メリーと、己の不死性ともども普通に受け入れられて、エスカは驚いた様子だった。そしてとても感謝された。
後で目覚めたメイルにも念をおされたので、メリーは客分として迎え、丁重にもてなしている。
「でしょうね。とても大事にされているようでしたから」
受け入れられ、抱きあって喜ぶ二人の様子を見た彼らとしては、もう本当にそういうしかない。
シフティは頭が痛くなってきた。知らぬとはいえ、主人は地雷をすげー勢いで踏み抜いていた。
もういっそエスカを主人として崇めたい。その方がきっと楽だしたのしい。仕え甲斐もありそうだ。
良い人なのだが、たまに深刻にやらかすメイルは、少々支えるのが大変だ。
エスカがそれに協力してくれれば、どれほど助かるだろうか……。シフティの思考は八方ふさがりの状況に、ぐるぐる回っていた。
ほんと、ここからどうすればいいのだろう。
「……アルトさん、何かありませんか」
「残念ながら。時間をかけて、少しずつ改善するしか」
誰とはなく、ため息が漏れる。
「逆にこう、刺激強めのことをやらせてみるとか」
「例えばなんです? ファンク」
「普通に二人を同衾させる」
「「「「却下」」」」
メイルがやらかす未来しか見えない。ダメに決まっている。
シフティは一瞬、ファンクも磔にしようかと本気で考えた。
ファンクとジョンが共有した情報によれば、メイルはエスカにメロメロなようなのだ。
最悪、思い余ってエスカに致しかねない。彼女は残機がある限り不死身という話だったが、あの体格差だ。ひどい結果になるのは目に見えている。
肉体はもちろん、精神というか仲というか関係性というか、そのあたりが修復不能になるだろう。
「しょうがない。私が預かるわ」
ケープが席を立った。
「何か妙案が?」
「ある。しばらくメイ坊借りるけれど、回せるかしらシフティ」
「しばらくとは?」
「場合によっては、ひと月はかかるね」
シフティは黙考した。
仕事は大丈夫だが……領主の手を借りられないとなると、決済や権限で問題が出る。
「代理印の使用が許されるなら」
「シフティではダメでしょうな。ただ、未来の奥方ならどうです?」
アルトが乗ってきた。なるほど。
「良い手ですね」
「ああ、ならそうだ。婚姻の手続きを踏んでるんだ。正式に婚約者にすればいい」
「冴えてるねジョン! 書類ならあるんだ、婚約者なら代理もいけるでしょ」
確かに、家同士が認めた婚約者なら、領主代理が認められるかもしれない。
そういう慣習・前例があったかすぐには思い出せないが、調べてみる価値はありそうだ。
「決済はすぐ必要なわけではないですから、少し結論を待ってもらえますか?」
「あいよ。ダメなら言っておくれ。
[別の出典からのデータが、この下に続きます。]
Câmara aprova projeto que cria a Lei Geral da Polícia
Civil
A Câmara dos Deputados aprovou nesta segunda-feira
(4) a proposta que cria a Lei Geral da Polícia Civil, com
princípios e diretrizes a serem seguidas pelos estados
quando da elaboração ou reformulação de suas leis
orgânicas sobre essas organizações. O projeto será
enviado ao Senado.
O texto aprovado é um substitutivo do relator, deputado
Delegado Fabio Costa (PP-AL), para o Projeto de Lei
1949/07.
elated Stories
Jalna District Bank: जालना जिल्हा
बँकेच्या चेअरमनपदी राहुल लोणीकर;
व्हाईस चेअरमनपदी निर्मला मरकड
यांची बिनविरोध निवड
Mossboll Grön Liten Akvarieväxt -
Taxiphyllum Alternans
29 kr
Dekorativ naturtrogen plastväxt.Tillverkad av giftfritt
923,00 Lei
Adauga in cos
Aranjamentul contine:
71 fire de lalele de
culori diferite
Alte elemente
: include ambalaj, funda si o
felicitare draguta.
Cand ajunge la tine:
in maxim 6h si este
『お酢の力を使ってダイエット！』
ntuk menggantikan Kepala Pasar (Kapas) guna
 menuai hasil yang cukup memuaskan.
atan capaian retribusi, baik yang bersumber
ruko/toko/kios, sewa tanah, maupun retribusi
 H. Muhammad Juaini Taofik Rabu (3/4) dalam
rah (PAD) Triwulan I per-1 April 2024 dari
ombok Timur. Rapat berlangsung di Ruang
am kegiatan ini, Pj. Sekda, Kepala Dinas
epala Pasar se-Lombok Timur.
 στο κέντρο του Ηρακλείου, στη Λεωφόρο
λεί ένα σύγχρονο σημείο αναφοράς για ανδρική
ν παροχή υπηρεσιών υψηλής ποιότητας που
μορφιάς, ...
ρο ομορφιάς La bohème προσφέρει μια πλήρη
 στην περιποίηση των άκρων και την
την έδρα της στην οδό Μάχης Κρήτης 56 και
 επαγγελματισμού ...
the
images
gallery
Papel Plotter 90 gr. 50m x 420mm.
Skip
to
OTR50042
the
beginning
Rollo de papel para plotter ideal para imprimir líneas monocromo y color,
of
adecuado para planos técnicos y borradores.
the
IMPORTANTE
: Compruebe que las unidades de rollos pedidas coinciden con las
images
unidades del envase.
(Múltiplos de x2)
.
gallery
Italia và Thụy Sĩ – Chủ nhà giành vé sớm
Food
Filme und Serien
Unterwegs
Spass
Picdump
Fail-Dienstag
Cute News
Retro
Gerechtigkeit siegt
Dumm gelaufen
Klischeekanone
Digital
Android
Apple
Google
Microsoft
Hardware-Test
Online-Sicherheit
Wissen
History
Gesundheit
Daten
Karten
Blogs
その時は、メイ坊にやってもらおう」
シフティは力強く頷く。
メイルはケープに預け、その間の領の仕事を滞らないようにしておく。
エスカに応諾してもらえれば、あとは大丈夫だ。
ん?
「これ、エスカ様にお許しいただけないと、通らないのでは?」
「「「「ぁ」」」」
振り出しに戻ってしまった。
果たしてあの小さな令嬢は、無礼を働いた主人との婚姻を、進めてくれるだろうか……。
シフティは、胃が痛くなってきた。